PROVIDED ENTRIES
-.-.-
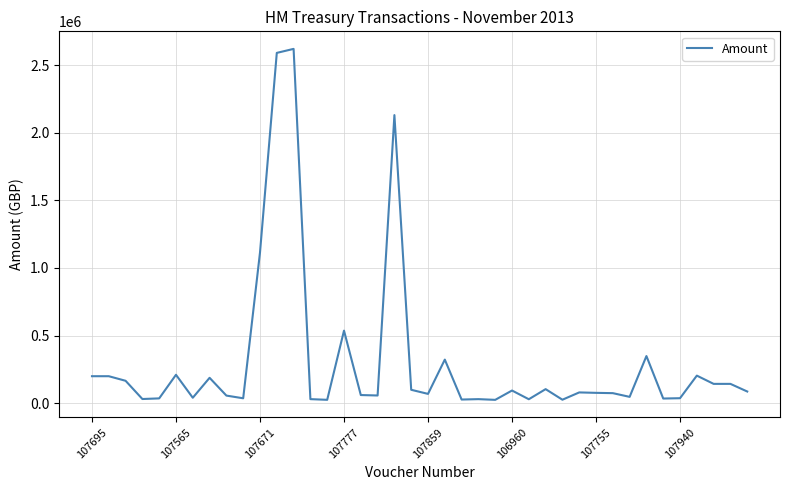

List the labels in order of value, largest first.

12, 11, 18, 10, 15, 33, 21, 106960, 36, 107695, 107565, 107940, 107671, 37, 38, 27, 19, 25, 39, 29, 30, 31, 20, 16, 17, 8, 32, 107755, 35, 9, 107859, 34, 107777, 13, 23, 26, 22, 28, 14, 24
-.-.-
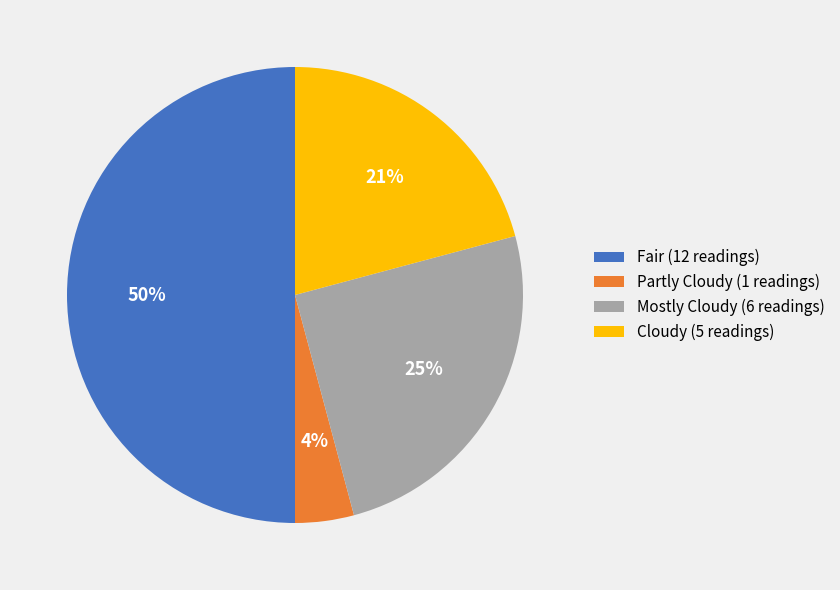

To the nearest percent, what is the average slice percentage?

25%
-.-.-
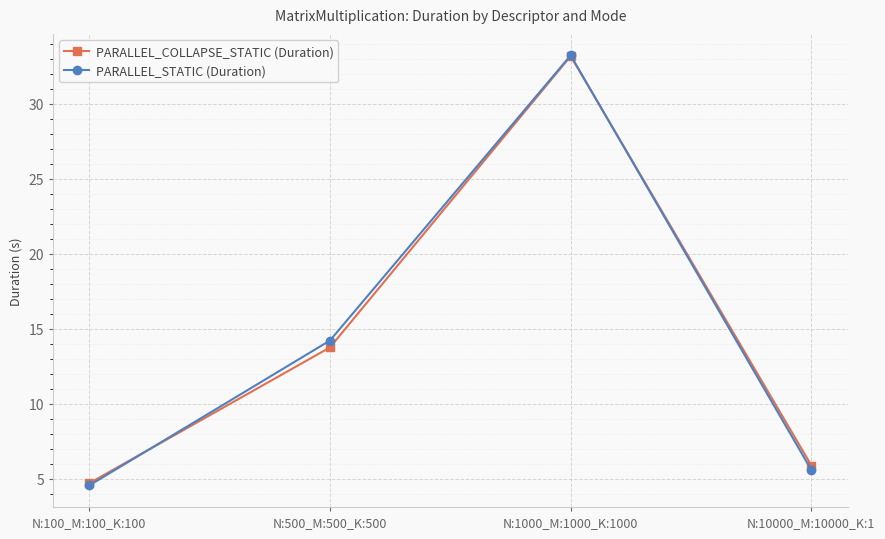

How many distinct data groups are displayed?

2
-.-.-
Count the lines in the rows above that contain the word "order" and give only the number.

1